Oath to Queen for new Canadians is constitutional, court rules
Adrian Pernalete, left, and his wife Virginia Pernalete, right, embrace their children Andrea, bottom centre, 10, and Adrian, 13, as they leave the stage after being sworn in as Canadian citizens during a special Canada Day citizenship ceremony for 60 people in Vancouver, B.C., on Sunday, July 1, 2012. (Darryl Dyck / THE CANADIAN PRESS)
Colin Perkel, The Canadian Press
Published Friday, September 20, 2013 12:34PM EDT
Last Updated Friday, September 20, 2013 1:44PM EDT
TORONTO -- Forcing would-be Canadians to take an oath to the Queen as a condition of citizenship is constitutional, even if it does violate free-speech rights, an Ontario court ruled Friday.
In his ruling, Ontario Superior Court Justice Edward Morgan dismissed an application by three permanent residents, who argued the requirement was discriminatory and unjust.
"The oath of citizenship is a form of compelled speech," Morgan states.
"But it is saved by Section 1 (of the charter) as a reasonable limit on the right of expression that is justifiable in a free and democratic society."
Morgan also ruled the oath does not violate either religious or equality rights as the applicants claimed.
Selwyn Pieters, one of the lawyers involved, said they were considering an appeal.
"The finding that the oath violates freedom of expression is a positive step," Pieters said.
"But it is disappointing that the ruling found the violation to be demonstrably justified."
The Citizenship Act requires applicants for citizenship to swear or affirm they will be "faithful and bear true allegiance to Queen Elizabeth the Second, Queen of Canada, her heirs and successors."
The long-time permanent residents oppose the oath on religious or conscientious grounds, saying pledging allegiance to Canada should be enough to become citizens.
They also noted that people born in Canada or abroad to Canadian parents are automatically citizens and don't have to take any such oath.
The federal government maintained that taking an oath to the Queen has been around since Confederation as a condition of "acquiring membership in the Canadian polity."
"The inability to enjoy the benefits of citizenship -- to hold a Canadian passport and to vote -- are amongst the costs reasonably borne by individuals whose personal beliefs run counter to Canada's foundational heritage," the government argued.
It also insisted the three are in Canada voluntarily, and their political and religious views enjoy constitutional protections.

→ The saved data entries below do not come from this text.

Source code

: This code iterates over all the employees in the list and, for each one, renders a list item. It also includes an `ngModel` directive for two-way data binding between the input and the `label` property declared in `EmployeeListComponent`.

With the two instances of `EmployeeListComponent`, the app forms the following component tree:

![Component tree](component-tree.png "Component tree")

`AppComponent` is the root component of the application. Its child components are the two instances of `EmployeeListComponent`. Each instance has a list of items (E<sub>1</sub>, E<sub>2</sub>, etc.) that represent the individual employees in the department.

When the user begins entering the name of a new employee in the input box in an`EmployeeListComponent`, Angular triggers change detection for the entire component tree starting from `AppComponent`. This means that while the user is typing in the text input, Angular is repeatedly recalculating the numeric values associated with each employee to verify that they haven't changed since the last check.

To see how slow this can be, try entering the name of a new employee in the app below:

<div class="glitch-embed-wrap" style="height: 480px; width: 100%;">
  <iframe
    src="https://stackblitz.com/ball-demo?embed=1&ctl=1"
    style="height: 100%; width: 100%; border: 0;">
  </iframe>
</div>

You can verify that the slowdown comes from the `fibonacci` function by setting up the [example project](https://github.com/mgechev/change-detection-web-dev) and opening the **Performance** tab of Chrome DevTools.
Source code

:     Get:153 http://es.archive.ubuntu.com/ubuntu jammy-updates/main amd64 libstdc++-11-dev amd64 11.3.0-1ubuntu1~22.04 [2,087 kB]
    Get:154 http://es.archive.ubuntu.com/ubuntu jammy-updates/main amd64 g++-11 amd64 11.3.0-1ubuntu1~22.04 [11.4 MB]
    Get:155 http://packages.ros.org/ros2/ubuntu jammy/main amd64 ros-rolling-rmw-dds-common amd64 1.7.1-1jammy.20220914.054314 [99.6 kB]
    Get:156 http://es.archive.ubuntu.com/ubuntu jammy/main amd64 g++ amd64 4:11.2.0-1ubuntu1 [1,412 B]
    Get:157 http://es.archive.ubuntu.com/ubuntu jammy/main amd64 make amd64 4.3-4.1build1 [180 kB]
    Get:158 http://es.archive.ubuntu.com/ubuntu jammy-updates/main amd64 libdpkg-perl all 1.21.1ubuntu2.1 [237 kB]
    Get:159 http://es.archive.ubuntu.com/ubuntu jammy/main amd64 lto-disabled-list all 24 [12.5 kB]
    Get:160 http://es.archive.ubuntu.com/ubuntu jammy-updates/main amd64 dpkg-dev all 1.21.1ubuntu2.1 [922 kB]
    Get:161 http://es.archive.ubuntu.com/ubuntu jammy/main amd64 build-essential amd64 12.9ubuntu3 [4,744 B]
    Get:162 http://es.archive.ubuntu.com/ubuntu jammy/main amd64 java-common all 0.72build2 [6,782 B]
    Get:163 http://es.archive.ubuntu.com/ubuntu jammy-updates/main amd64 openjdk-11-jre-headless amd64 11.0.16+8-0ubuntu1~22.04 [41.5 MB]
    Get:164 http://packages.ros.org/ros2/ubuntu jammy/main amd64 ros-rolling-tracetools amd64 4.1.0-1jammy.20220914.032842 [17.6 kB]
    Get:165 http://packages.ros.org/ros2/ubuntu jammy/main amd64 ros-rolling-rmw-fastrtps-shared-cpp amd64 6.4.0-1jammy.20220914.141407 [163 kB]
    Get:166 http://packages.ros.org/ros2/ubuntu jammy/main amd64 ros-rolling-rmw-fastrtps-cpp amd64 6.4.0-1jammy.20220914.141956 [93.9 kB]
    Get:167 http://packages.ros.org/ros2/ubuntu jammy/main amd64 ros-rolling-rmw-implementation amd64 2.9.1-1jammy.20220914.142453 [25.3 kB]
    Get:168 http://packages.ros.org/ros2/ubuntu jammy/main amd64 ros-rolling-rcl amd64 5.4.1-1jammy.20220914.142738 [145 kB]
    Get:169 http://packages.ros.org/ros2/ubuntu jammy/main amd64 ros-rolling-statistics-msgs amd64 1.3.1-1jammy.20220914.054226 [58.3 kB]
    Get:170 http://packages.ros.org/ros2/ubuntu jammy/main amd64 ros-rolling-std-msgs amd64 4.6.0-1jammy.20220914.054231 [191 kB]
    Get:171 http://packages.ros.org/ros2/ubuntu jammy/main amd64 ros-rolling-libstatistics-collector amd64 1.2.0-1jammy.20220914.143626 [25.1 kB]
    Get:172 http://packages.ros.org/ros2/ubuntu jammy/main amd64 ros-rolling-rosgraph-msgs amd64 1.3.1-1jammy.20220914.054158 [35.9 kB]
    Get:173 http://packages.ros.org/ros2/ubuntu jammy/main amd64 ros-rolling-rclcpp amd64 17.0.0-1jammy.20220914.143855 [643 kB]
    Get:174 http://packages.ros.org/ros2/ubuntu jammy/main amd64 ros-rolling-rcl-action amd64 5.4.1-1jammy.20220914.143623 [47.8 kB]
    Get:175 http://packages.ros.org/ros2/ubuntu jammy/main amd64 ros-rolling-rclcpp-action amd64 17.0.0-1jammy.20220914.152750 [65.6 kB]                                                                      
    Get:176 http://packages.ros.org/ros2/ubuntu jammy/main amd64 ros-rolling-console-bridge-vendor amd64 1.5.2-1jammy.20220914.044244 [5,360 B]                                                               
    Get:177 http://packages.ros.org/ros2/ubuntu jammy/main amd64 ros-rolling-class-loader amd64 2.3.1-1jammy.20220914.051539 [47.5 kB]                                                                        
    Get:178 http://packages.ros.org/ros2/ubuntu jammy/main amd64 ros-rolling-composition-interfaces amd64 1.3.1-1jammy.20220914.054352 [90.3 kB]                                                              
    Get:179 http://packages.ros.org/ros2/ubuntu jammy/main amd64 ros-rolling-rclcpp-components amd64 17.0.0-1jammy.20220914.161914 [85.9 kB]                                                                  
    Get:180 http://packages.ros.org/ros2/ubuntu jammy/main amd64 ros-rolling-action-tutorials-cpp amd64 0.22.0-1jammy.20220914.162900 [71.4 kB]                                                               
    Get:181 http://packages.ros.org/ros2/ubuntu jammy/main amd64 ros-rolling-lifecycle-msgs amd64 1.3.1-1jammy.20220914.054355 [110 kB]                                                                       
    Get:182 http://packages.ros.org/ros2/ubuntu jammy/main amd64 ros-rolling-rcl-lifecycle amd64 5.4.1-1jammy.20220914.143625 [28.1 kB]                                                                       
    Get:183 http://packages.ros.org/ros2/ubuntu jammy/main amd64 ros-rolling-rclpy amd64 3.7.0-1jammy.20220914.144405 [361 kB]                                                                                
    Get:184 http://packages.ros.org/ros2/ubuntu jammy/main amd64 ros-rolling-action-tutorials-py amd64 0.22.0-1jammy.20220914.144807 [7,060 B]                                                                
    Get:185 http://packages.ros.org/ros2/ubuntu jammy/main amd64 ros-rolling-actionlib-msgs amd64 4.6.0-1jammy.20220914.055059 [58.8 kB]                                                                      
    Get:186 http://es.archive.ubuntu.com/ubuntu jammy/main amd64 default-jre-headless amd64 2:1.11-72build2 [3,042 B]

In siding with the government, Morgan noted that freedom of expression includes the right not to express views, but said the applicants' interpretation of the oath was somewhat extreme and showed a misunderstanding of its purpose.
They are, after all, free to oppose the monarch or advocate for its abolition, he said.
"The nation was born in debate rather than revolution," the judge said.
"Differences of opinion freely expressed are the hallmarks of the Canadian political identity."
One of the applicants, Michael McAteer, 79, a retired journalist who immigrated almost 50 years ago, has said his father was persecuted in Ireland for supporting Irish independence.
Swearing allegiance to the Queen would violate his conscience and betray his republican heritage, he told The Canadian Press.
Dror Bar-Natan, an Israeli, and Jamaican-born Simone Topey were the other applicants.
Reached in Geneva where he was travelling, Bar-Natan, a math professor, said Friday he had not had a chance to see the ruling and was unable to comment directly. However, he said the trio would likely discuss an appeal.
Topey says Rastafarians regard the Queen as the "head of Babylon" and an oath would violate her deeply-held beliefs.